◆ About this exercise ◆
The answer must be an exact copy of the lines from the one containing "電話: 0475-20-1520" through the last line of the records, with the pictures left out.
=== Section Start ===
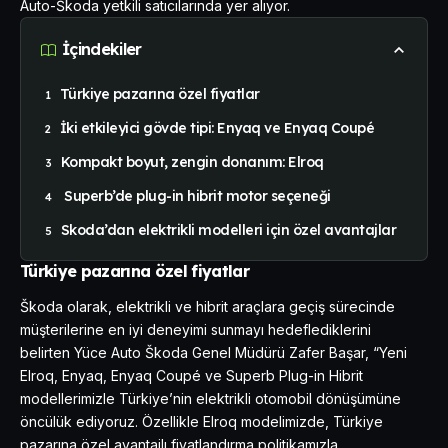
Auto-Škoda yetkili satıcılarında yer alıyor.
İçindekiler
Türkiye pazarına özel fiyatlar
İki etkileyici gövde tipi: Enyaq ve Enyaq Coupé
Kompakt boyut, zengin donanım: Elroq
Superb’de plug-in hibrit motor seçeneği
Skoda’dan elektrikli modelleri için özel avantajlar
Türkiye pazarına özel fiyatlar
Škoda olarak, elektrikli ve hibrit araçlara geçiş sürecinde
müşterilerine en iyi deneyimi sunmayı hedeflediklerini
belirten Yüce Auto Škoda Genel Müdürü Zafer Başar, “Yeni
Elroq, Enyaq, Enyaq Coupé ve Superb Plug-in Hibrit
modellerimizle Türkiye’nin elektrikli otomobil dönüşümüne
öncülük ediyoruz. Özellikle Elroq modelimizde, Türkiye
pazarına özel avantajlı fiyatlandırma politikamızla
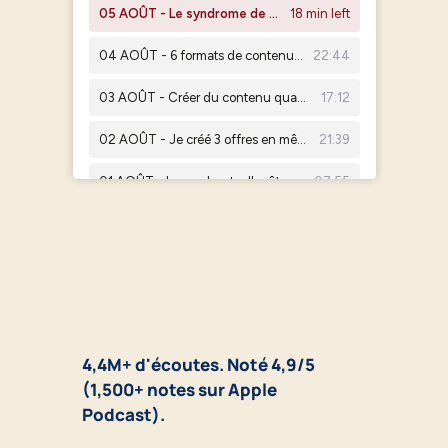
4,4M+ d'écoutes. Noté 4,9/5
(1,500+ notes sur Apple
Podcast).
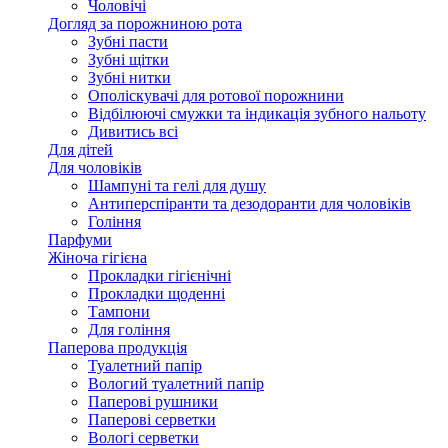
Чоловічі
Догляд за порожниною рота
Зубні пасти
Зубні щітки
Зубні нитки
Ополіскувачі для ротової порожнини
Відбілюючі смужки та індикація зубного нальоту
Дивитись всі
Для дітей
Для чоловіків
Шампуні та гелі для душу
Антиперспіранти та дезодоранти для чоловіків
Гоління
Парфуми
Жіноча гігієна
Прокладки гігієнічні
Прокладки щоденні
Тампони
Для гоління
Паперова продукція
Туалетний папір
Вологий туалетний папір
Паперові рушники
Паперові серветки
Вологі серветки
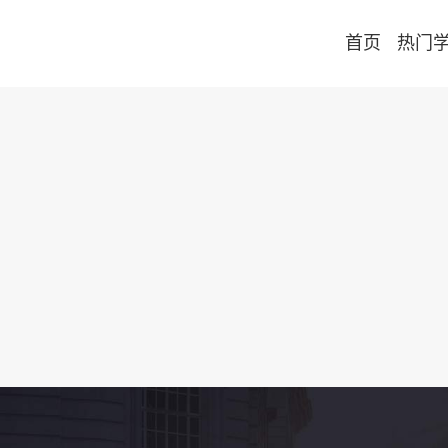
首页
热门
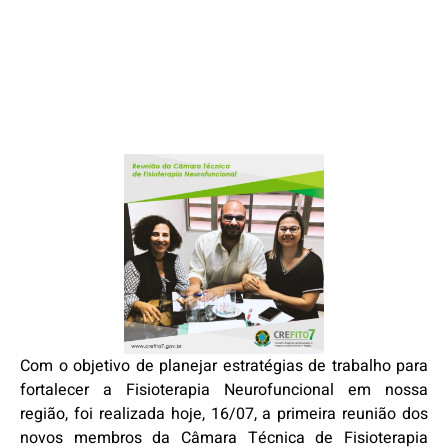
Com o objetivo de planejar estratégias de trabalho para
fortalecer a Fisioterapia Neurofuncional em nossa
região, foi realizada hoje, 16/07, a primeira reunião dos
novos membros da Câmara Técnica de Fisioterapia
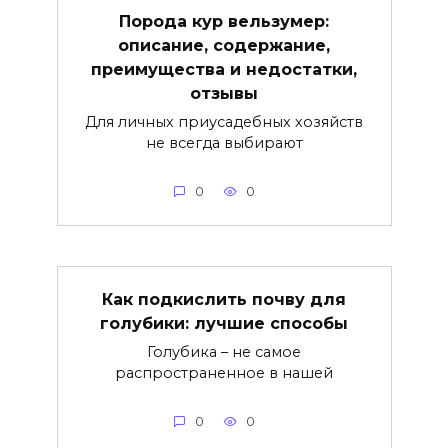
Порода кур вельзумер:
описание, содержание,
преимущества и недостатки,
отзывы
Для личных приусадебных хозяйств
не всегда выбирают
0
0
Как подкислить почву для
голубики: лучшие способы
Голубика – не самое
распространенное в нашей
0
0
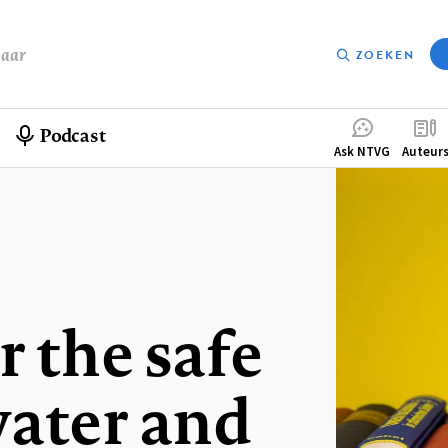
baar
ZOEKEN
Podcast
Compleme
Ask NTVG
Auteur
menu
r the safe
water and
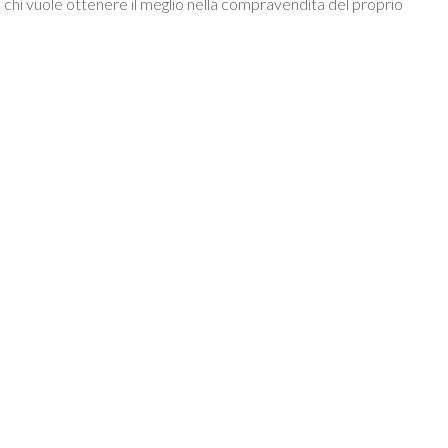
i a chi vuole ottenere il meglio nella compravendita del proprio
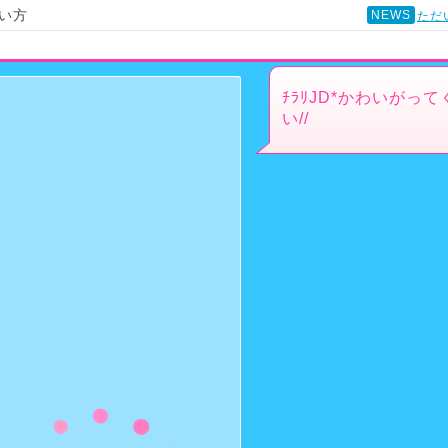
い方
NEWS
ただ
ﾁﾗﾘJD*かわいがっ
い//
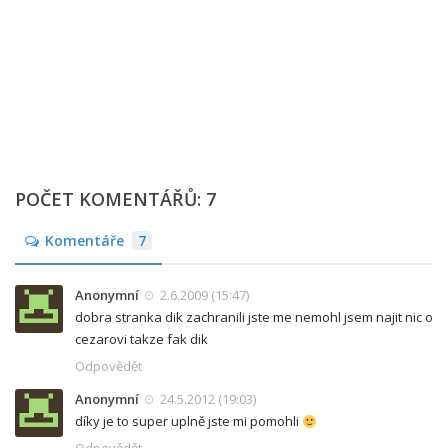
POČET KOMENTÁŘŮ: 7
Komentáře
7
Anonymní
2.6.2009 (15:47)
dobra stranka dik zachranili jste me nemohl jsem najit nic o
cezarovi takze fak dik
Odpovědět
Anonymní
24.5.2012 (19:03)
díky je to super uplně jste mi pomohli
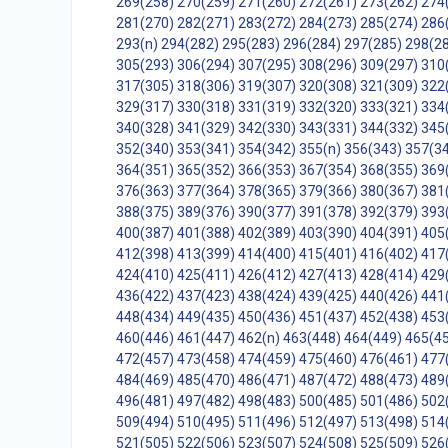
269(258)
270(259)
271(260)
272(261)
273(262)
274
281(270)
282(271)
283(272)
284(273)
285(274)
286
293(n)
294(282)
295(283)
296(284)
297(285)
298(2
305(293)
306(294)
307(295)
308(296)
309(297)
310
317(305)
318(306)
319(307)
320(308)
321(309)
322
329(317)
330(318)
331(319)
332(320)
333(321)
334
340(328)
341(329)
342(330)
343(331)
344(332)
345
352(340)
353(341)
354(342)
355(n)
356(343)
357(3
364(351)
365(352)
366(353)
367(354)
368(355)
369
376(363)
377(364)
378(365)
379(366)
380(367)
381
388(375)
389(376)
390(377)
391(378)
392(379)
393
400(387)
401(388)
402(389)
403(390)
404(391)
405
412(398)
413(399)
414(400)
415(401)
416(402)
417
424(410)
425(411)
426(412)
427(413)
428(414)
429
436(422)
437(423)
438(424)
439(425)
440(426)
441
448(434)
449(435)
450(436)
451(437)
452(438)
453
460(446)
461(447)
462(n)
463(448)
464(449)
465(4
472(457)
473(458)
474(459)
475(460)
476(461)
477
484(469)
485(470)
486(471)
487(472)
488(473)
489
496(481)
497(482)
498(483)
500(485)
501(486)
502
509(494)
510(495)
511(496)
512(497)
513(498)
514
521(505)
522(506)
523(507)
524(508)
525(509)
526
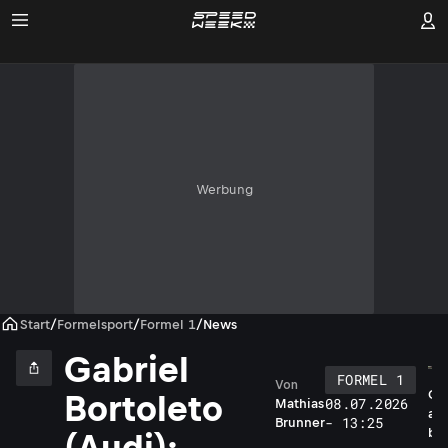
Werbung
Start
/
Formelsport
/
Formel 1
/
News
Gabriel
FORMEL 1
Von
G
Bortoleto
08.07.2026
Mathias
a
- 13:25
Brunner
b
(Audi):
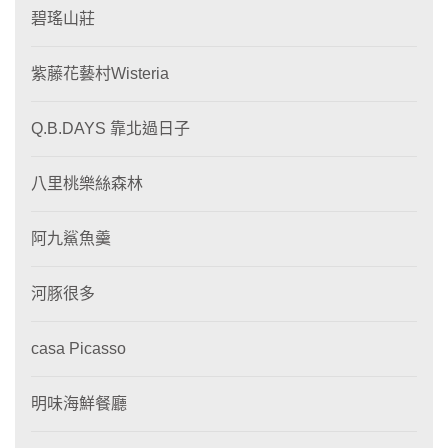
碧瑤山莊
紫藤花藝村Wisteria
Q.B.DAYS 靠北過日子
八里桃樂絲森林
阿九鯊魚羹
河豚很多
casa Picasso
明味海鮮餐廳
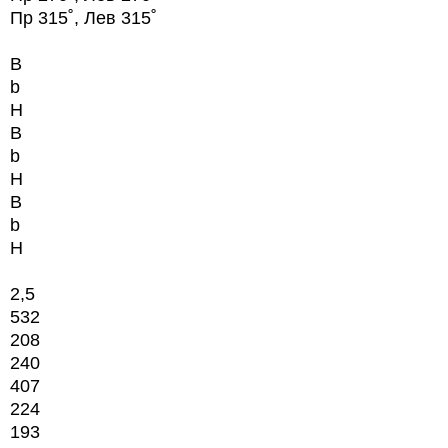
Пр 315˚, Лев 315˚
B
b
H
B
b
H
B
b
H
2,5
532
208
240
407
224
193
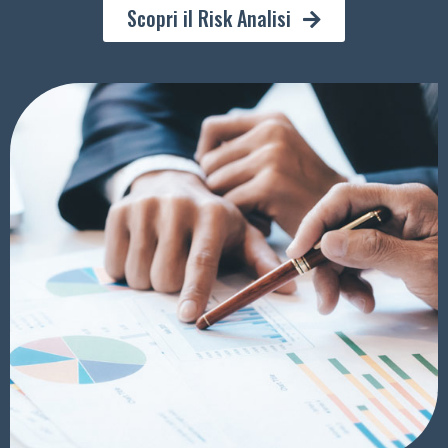
Scopri il Risk Analisi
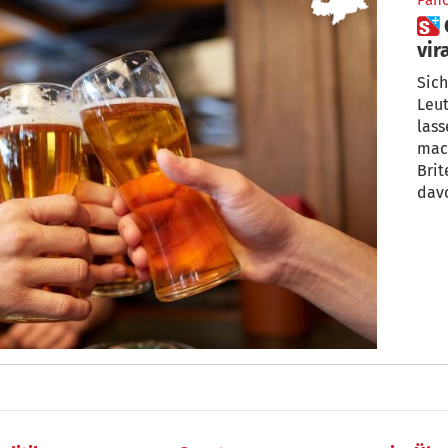
Pan
 Online-Trinkspiel wird zu
vir
Sich
Leuten 
lass
mach
Brit
davo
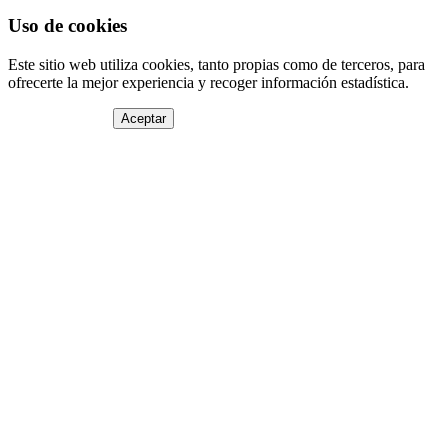
Uso de cookies
Este sitio web utiliza cookies, tanto propias como de terceros, para
ofrecerte la mejor experiencia y recoger información estadística.
Aceptar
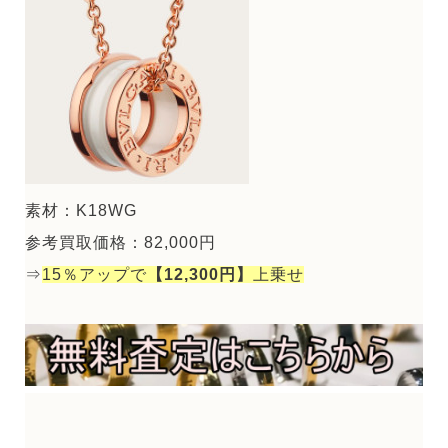
素材：K18WG
参考買取価格：82,000円
⇒
15％アップで
【12,300円】
上乗せ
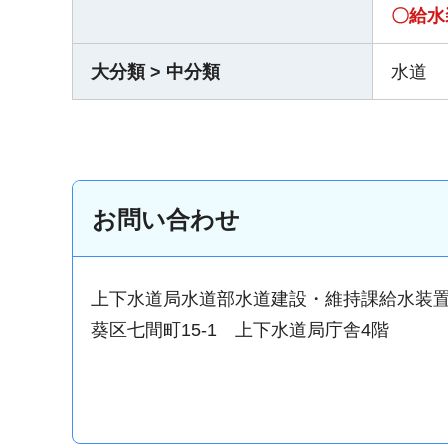
〇給水
大分類 > 中分類
水道
お問い合わせ
上下水道局水道部水道建設・維持課給水装
葵区七間町15-1 上下水道局庁舎4階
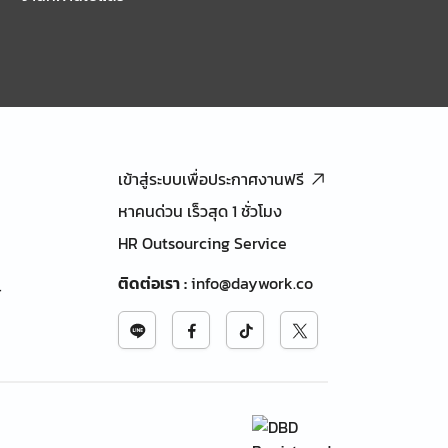
เข้าสู่ระบบเพื่อประกาศงานฟรี
หาคนด่วน เร็วสุด 1 ชั่วโมง
HR Outsourcing Service
ติดต่อเรา
:
info@daywork.co
้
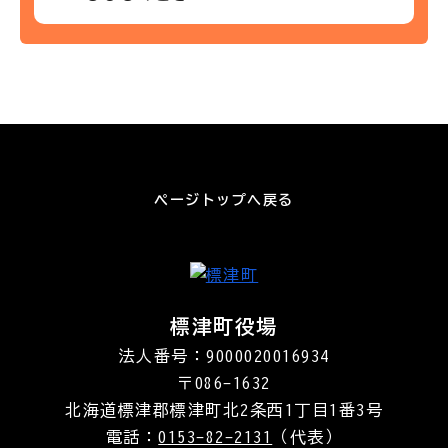
ページトップへ戻る
標津町役場
法人番号：9000020016934
〒086-1632
北海道標津郡標津町北2条西1丁目1番3号
電話：
0153-82-2131
（代表）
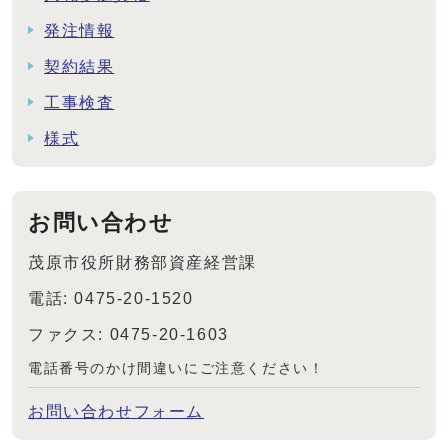
発注情報
契約結果
工事検査
様式
お問い合わせ
茂原市役所財務部資産経営課
電話: 0475-20-1520
ファクス: 0475-20-1603
電話番号のかけ間違いにご注意ください！
お問い合わせフォーム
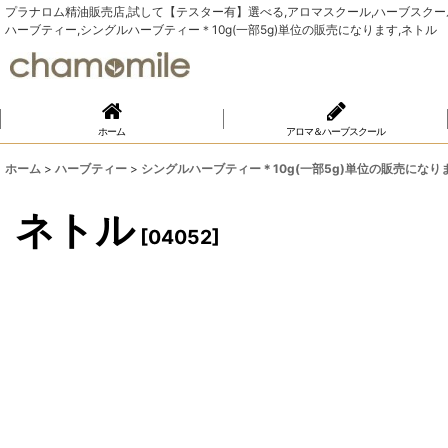
プラナロム精油販売店,試して【テスター有】選べる,アロマスクール,ハーブスクール,Yu
ハーブティー,シングルハーブティー＊10g(一部5g)単位の販売になります,ネトル
ホーム
アロマ＆ハーブスクール
ホーム
>
ハーブティー
>
シングルハーブティー＊10g(一部5g)単位の販売になり
ネトル
[
04052
]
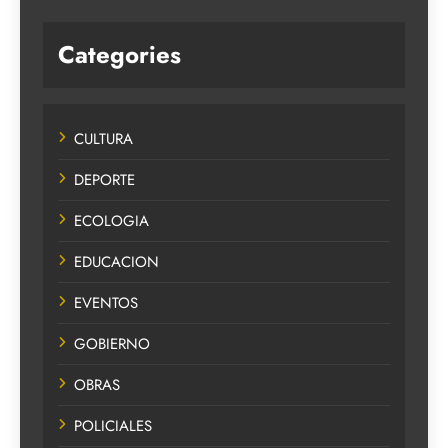
Categories
CULTURA
DEPORTE
ECOLOGIA
EDUCACION
EVENTOS
GOBIERNO
OBRAS
POLICIALES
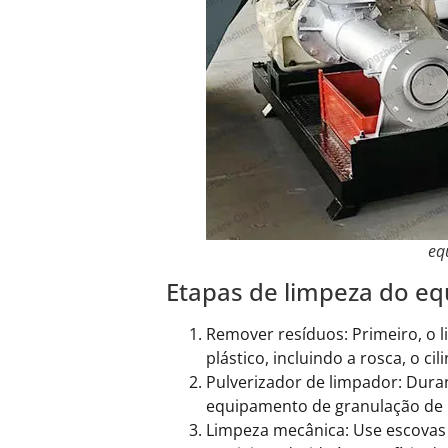
eq
Etapas de limpeza do eq
Remover resíduos: Primeiro, o 
plástico, incluindo a rosca, o ci
Pulverizador de limpador: Dura
equipamento de granulação de p
Limpeza mecânica: Use escovas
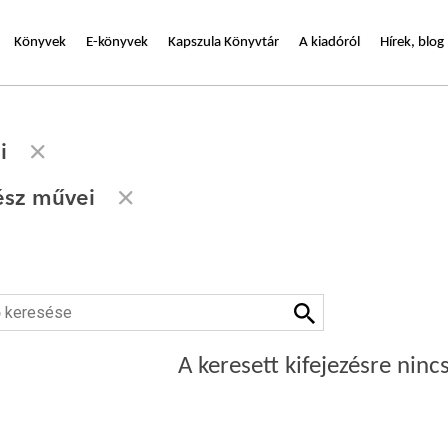
Könyvek
E-könyvek
Kapszula Könyvtár
A kiadóról
Hírek, blog
i
ész művei
A keresett kifejezésre nincs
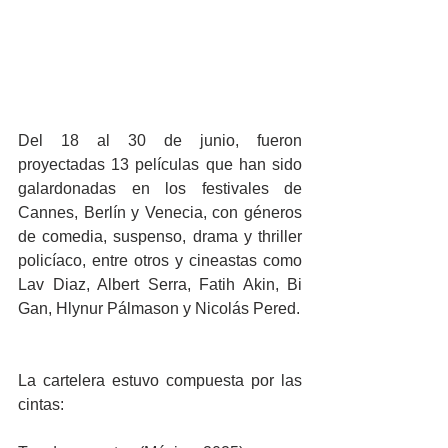
Del 18 al 30 de junio, fueron 
proyectadas 13 películas que han sido 
galardonadas en los festivales de 
Cannes, Berlín y Venecia, con géneros 
de comedia, suspenso, drama y thriller 
policíaco, entre otros y cineastas como 
Lav Diaz, Albert Serra, Fatih Akin, Bi 
Gan, Hlynur Pálmason y Nicolás Pered.
La cartelera estuvo compuesta por las 
cintas:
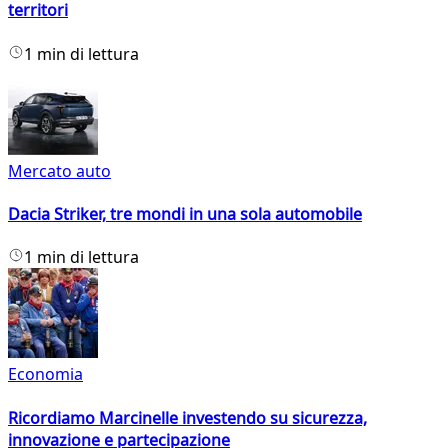
territori
1 min di lettura
Mercato auto
Dacia Striker, tre mondi in una sola automobile
1 min di lettura
Economia
Ricordiamo Marcinelle investendo su sicurezza,
innovazione e partecipazione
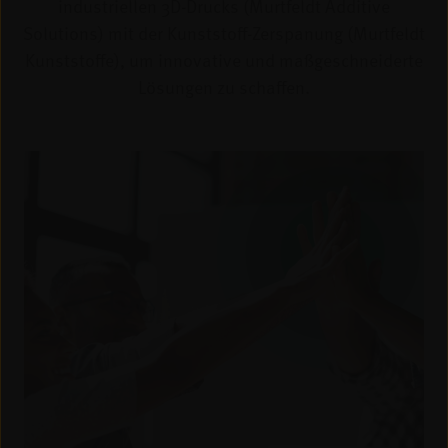
industriellen 3D-Drucks (Murtfeldt Additive
Solutions) mit der Kunststoff-Zerspanung (Murtfeldt
Kunststoffe), um innovative und maßgeschneiderte
Lösungen zu schaffen.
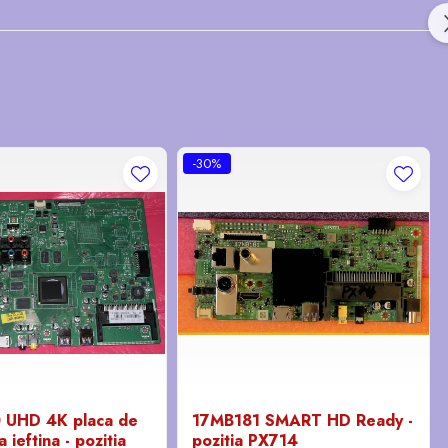
-30%
 UHD 4K placa de
17MB181 SMART HD Ready -
 ieftina - pozitia
pozitia PX714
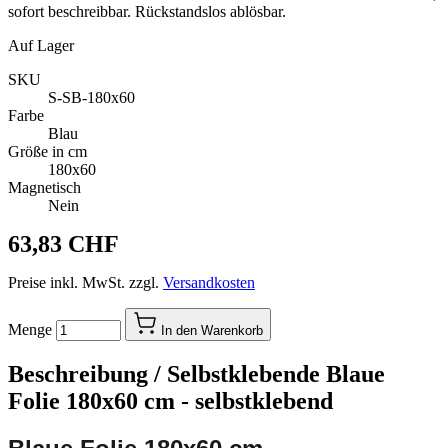
sofort beschreibbar. Rückstandslos ablösbar.
Auf Lager
SKU
S-SB-180x60
Farbe
Blau
Größe in cm
180x60
Magnetisch
Nein
63,83 CHF
Preise inkl. MwSt. zzgl.
Versandkosten
Menge
In den Warenkorb
Beschreibung /
Selbstklebende Blaue
Folie 180x60 cm - selbstklebend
=== Section End ===
◆ Answer to the problem ◆
電話: 0475-20-1520
ファクス: 0475-20-1603
電話番号のかけ間違いにご注意ください！
お問い合わせフォーム
プラナロム精油販売店,試して【テスター有】選べる,アロマスクール,ハーブスクール,Yu
ハーブティー,シングルハーブティー＊10g(一部5g)単位の販売になります,ネトル
ホーム
アロマ＆ハーブスクール
ホーム
>
ハーブティー
>
シングルハーブティー＊10g(一部5g)単位の販売になり
ネトル
[
04052
]
Categories
CULTURA
DEPORTE
ECOLOGIA
EDUCACION
EVENTOS
GOBIERNO
OBRAS
POLICIALES
eq
Etapas de limpeza do eq
Remover resíduos: Primeiro, o 
plástico, incluindo a rosca, o ci
Pulverizador de limpador: Dura
equipamento de granulação de p
Limpeza mecânica: Use escovas
Könyvek
E-könyvek
Kapszula Könyvtár
A kiadóról
Hírek, blog
i
ész művei
A keresett kifejezésre nincs
Del 18 al 30 de junio, fueron 
proyectadas 13 películas que han sido 
galardonadas en los festivales de 
Cannes, Berlín y Venecia, con géneros 
de comedia, suspenso, drama y thriller 
policíaco, entre otros y cineastas como 
Lav Diaz, Albert Serra, Fatih Akin, Bi 
Gan, Hlynur Pálmason y Nicolás Pered.
La cartelera estuvo compuesta por las 
cintas:
territori
1 min di lettura
Mercato auto
Dacia Striker, tre mondi in una sola automobile
1 min di lettura
Economia
Ricordiamo Marcinelle investendo su sicurezza,
innovazione e partecipazione
industriellen 3D-Drucks (Murtfeldt Additive
Solutions) mit der Kunststoff-Zerspanung (Murtfeldt
Kunststoffe), um innovative und maßgeschneiderte
Lösungen zu schaffen.
-30%
 UHD 4K placa de
17MB181 SMART HD Ready -
 ieftina - pozitia
pozitia PX714
sofort beschreibbar. Rückstandslos ablösbar.
Auf Lager
SKU
S-SB-180x60
Farbe
Blau
Größe in cm
180x60
Magnetisch
Nein
63,83 CHF
Preise inkl. MwSt. zzgl.
Versandkosten
Menge
In den Warenkorb
Beschreibung /
Selbstklebende Blaue
Folie 180x60 cm - selbstklebend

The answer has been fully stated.